Tuesday 9 August 2016

Online solutions in a Modern Legal World

Oh Lord, that has to be a vote winning headline, doesn't it? It has the works; legal, online, solutions, Modern. It would probably sweep the boards at the "Most Boring Blog Post Title Ever" award ceremony.


This bit of the story is not exciting, it's not filled with wonder and escape and joy. It's filled with hard slog and a fair bit of stones along the path. I said we did research, and we did. We spent hours looking into all the bits of paperwork you need to work as a lawyer from home; the certification, the insurance, the setting up a company, the fact that I couldn't be a shareholder in said company because I wasn't employed in the legal professions, the phonelines, broadband, photocopying, printing, paperwork, the endless bureaucracy that makes setting up a Law firm less an act of entrepreneurial spirit and more like the biggest, hardest Sudoku you have ever had to do.

We had to satisfy Law Society demands, we couldn't start until certification had been proven, until the business plan was set down in triplicate in stone, delivered to the chief Druid's own stone circle, danced around three times and then sung to.

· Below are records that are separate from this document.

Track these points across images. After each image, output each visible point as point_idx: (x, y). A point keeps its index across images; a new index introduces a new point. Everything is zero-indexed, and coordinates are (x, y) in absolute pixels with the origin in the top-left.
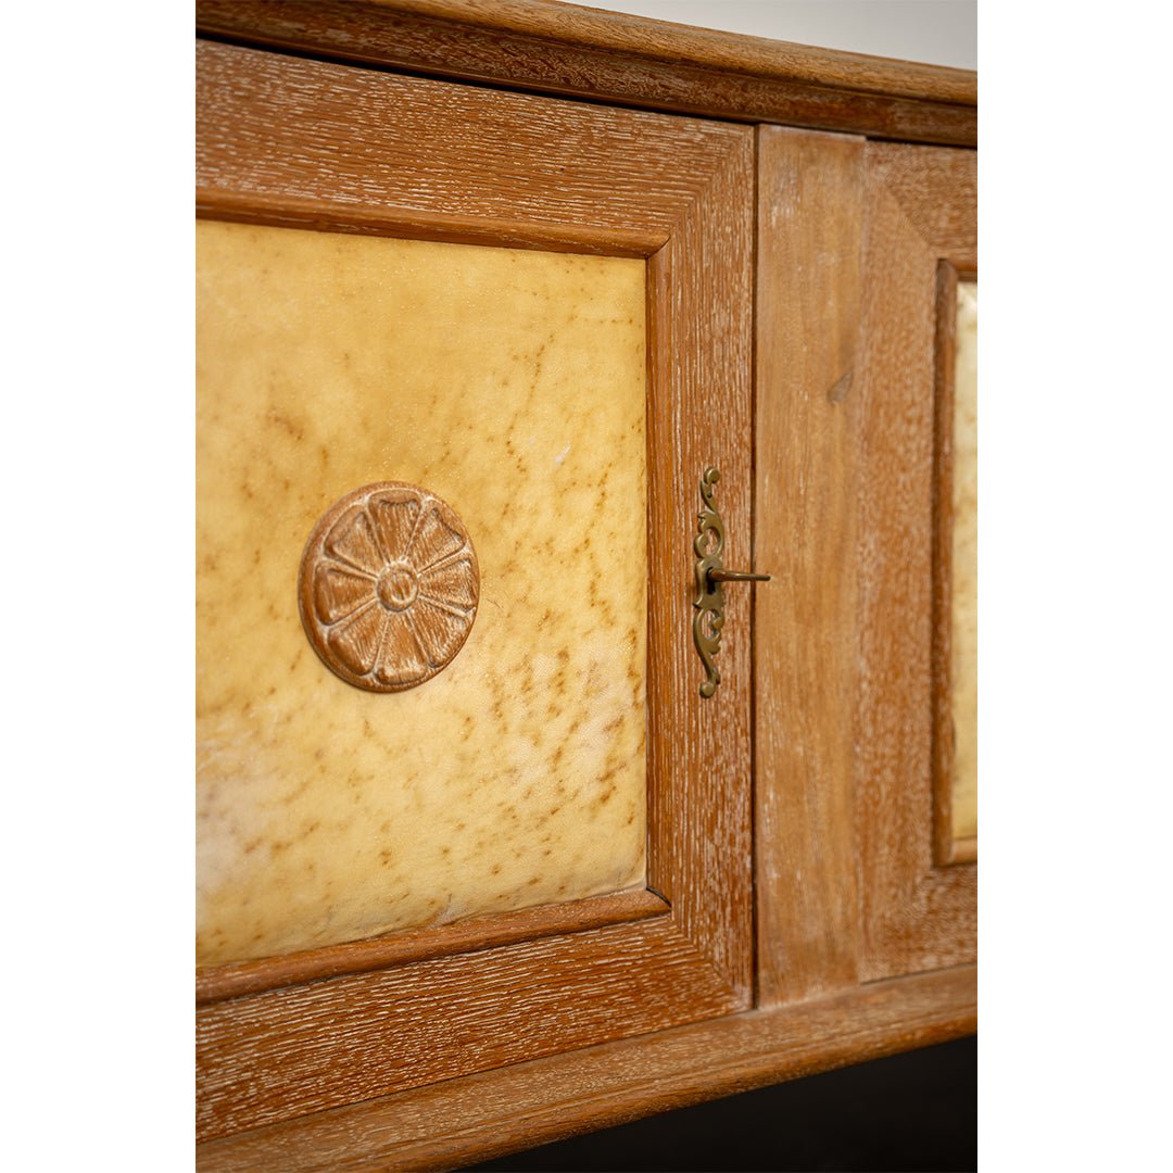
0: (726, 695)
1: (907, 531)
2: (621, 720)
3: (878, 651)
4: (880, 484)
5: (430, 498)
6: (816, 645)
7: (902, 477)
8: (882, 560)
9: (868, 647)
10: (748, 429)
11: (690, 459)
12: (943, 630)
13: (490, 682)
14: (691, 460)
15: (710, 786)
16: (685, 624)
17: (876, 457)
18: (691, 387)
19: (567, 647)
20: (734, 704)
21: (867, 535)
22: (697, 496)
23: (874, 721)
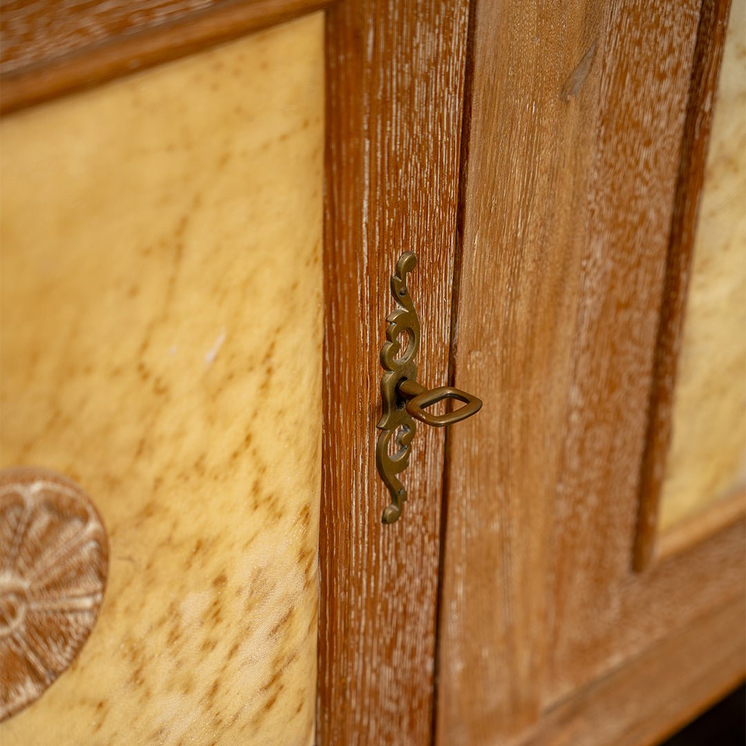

It felt like anything we wanted to do was too hard to do, every single step of the way.

And we had a deadline to work to; within the next 6 months Mr Mr would be work free and any income coming in regularly would be mostly from my dwindling supply work. School budgets were getting tighter and the supply had been slowing down for the past year. We were looking at a few months of no income until the business took off.

Added to that was the working out of the physical demands of an office; a room with a door that closes, a desk, a chair, space to spread out files when necessary. We set aside the small front office, no more than 6 foot by 8 foot, and set it up with the basics. We had the desk, the chair from the dining room went in, a new computer was purchased and a case management system invested in. I spent 3 days of October half term in Bradford getting to grips with legal software, and loving the feeling of being a grown up in a grown up world. I was playing, of course. Much of my time was still spent working in school. I was applying for full time teaching jobs and being rejected, eventually I fell lucky with a Learning Mentor's role at a school in Prescot (coincidentally the same school where I did the first day's supply I ever did for my favourite agency). It paid, not a lot, but it paid, and it meant I had security for a year at least.

I started that on the 7th October 2013. Mr Mr walked out of his full time, salaried firm on the 11th. Little issues of perfect timing like that were to happen all the way along setting up the firm.